> _Work instructions_:
A – Rewrite the passage of the Im Tirtzu article starting at "Thankfully, Israel still" and ending at "have sustained us.", replacing "exemplar" with "example".
B – According to the Im Tirtzu article, why was the turnout of more than 2,100 supporters in the crowdfunding campaign especially notable? Answer in one to three sentences.
C – Write the next part of the Im Tirtzu article, picking up after its final sentence.

> _Excerpted text_:
[Start of section]

We are living in stressful, divided, indeed dark times. The sense of cohesive mission by many in Western democracies has fractured into angry divisiveness in which the views of others are not only to be disagreed with, they are to be reviled; those who hold such views are to be cancelled.
So, when we are privileged to see rays of light, evidence to the contrary, we should take stock and celebrate the moment.
Such a moment of light occurred this past week, as Im Tirtzu, Israel’s largest grassroots Zionist organization, conducted its first-ever all Israeli crowdfunding event. The idea was to match grassroots social and ideological convictions with financial support.
More remarkable than the final total, which exceeded our goals, was the fact that more than 2,100 of our citizens took part in the campaign. The fact that this occurred in the midst of Covid-induced economic distress makes the turnout of supporters that much more notable.
All of this begs the question of why there should have been such a widespread and generous turnout. I suggest that this is a testimony to our citizens, to their understanding that in supporting Im Tirtzu they are supporting their own vision for a proudly Zionist and democratic society.
In the face of the increasing self-denigration of Western values, ethics, and binding myths, Im Tirtzu and other Zionist organizations – and those who support them – proudly affirm the justness, decency and humaneness of Zionism as the guiding light of Israel’s destiny.
Despite a seemingly perennially dysfunctional government, these Israeli citizens demonstrate their clarity and understanding that ours is a society worth cherishing, defending and celebrating.
Millions of our citizens have internalized the meaning of Hanukkah, of resisting the siren song of assimilation into a society that discards its Jewish character, its Jewish essence, in the name of looking more presentable to Europeans and to others who have long ago cast off their own national identities.
Rather, they proudly assert their Jewishness, their Israeli-ness and the light and goodness that emanates from each. They recognize that with their financial support of organizations such as Im Tirtzu, they are giving voice to their own individual convictions.
In his last and perhaps his most powerful book, Morality, Rav Jonathan Sacks, z’’tl, talks about the critical role played by civic society. This sphere, intermediating between the individual and the State, is where people come together to give of themselves, to volunteer, to work together and to assure the civic health of a society.
Thankfully, Israel still possesses a healthy civic society, and Im Tirtzu is an exemplar of that society at work. We have no agenda other than to cherish and nurture the Zionist values that have sustained us.

[End of section]

Spatial grounding data

[Start of section]

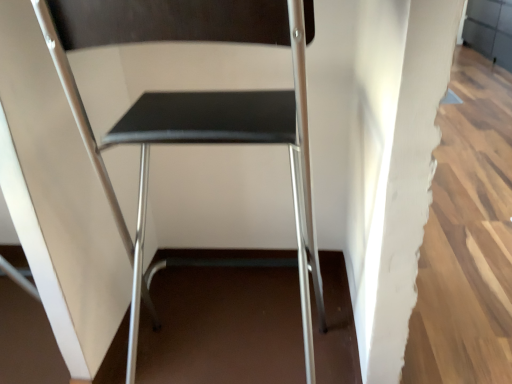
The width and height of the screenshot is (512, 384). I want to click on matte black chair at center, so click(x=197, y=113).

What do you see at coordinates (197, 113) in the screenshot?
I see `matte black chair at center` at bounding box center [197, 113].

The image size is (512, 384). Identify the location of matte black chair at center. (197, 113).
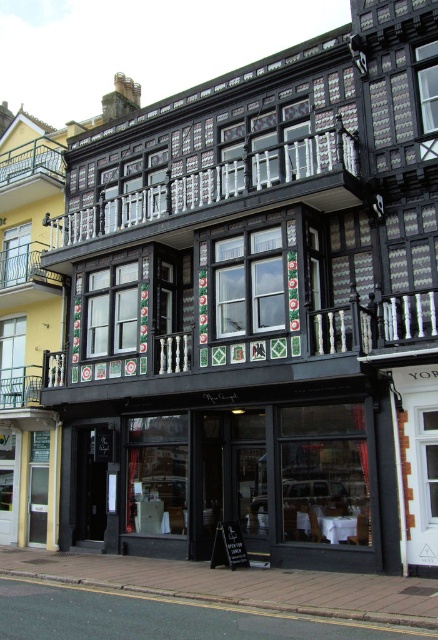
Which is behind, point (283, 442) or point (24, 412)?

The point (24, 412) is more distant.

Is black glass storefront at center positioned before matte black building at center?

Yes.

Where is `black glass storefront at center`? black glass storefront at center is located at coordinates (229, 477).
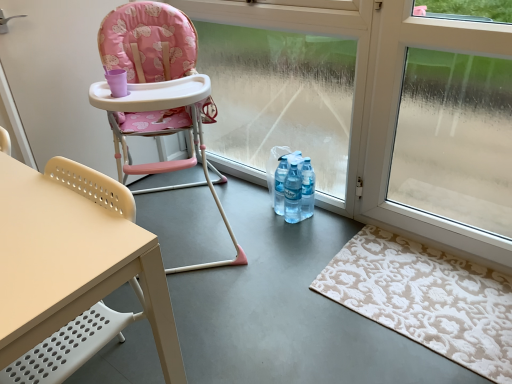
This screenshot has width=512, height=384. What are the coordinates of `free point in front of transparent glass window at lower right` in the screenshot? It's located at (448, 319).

[End of section]

> _Exercise responses_:
A –
Thankfully, Israel still possesses a healthy civic society, and Im Tirtzu is an example of that society at work. We have no agenda other than to cherish and nurture the Zionist values that have sustained us.

B – The turnout was especially notable because the campaign took place in the midst of Covid-induced economic distress.

C –
We seek to include all, Jewish and Gentile, who see their future bound up in the continuing success of Israel, and we will confront those, whether they are in Israel, or financing them from overseas, who would seek to undermine those values.
We are about to begin a campaign that calls attention to the overreach of our Supreme Court, and its willful derogation of the separation of powers between the branches of our government.
Judicial overreach is a great threat not only to Israel’s democratic character by enabling the Court to act as an oligarchic super-legislature, but also potentially as a threat to its Jewish character.
On December 22nd, the Court will review the 2018 Basic Law which codifies that Israel is a Jewish State. The very idea that it could review such a law is akin to stating that a provision of the Constitution could be unconstitutional (Israel has no written constitution and its Basic Laws are seen in the aggregate as the representation of our Constitution.).
If this Law is overturned, the Court will show its complete contempt for our legislature, the Knesset, and could open the door to further challenges on the nature of Israel as a Jewish State.
To us at Im Tirtzu, and to the millions of Israelis who support us, this is wild overreach. We the People must assert ourselves and decry such behavior, sending a loud and clear message that our Jewish State is sacrosanct and not to be put into play to assuage political or ideological convictions.
This is why there is an Im Tirtzu, and this is why I believe that we speak to the hearts and minds of so many of our citizens. In supporting Im Tirtzu, Israelis have affirmed themselves and have expressed their conviction to be free and sovereign.
What better Hanukkah present could we give to ourselves!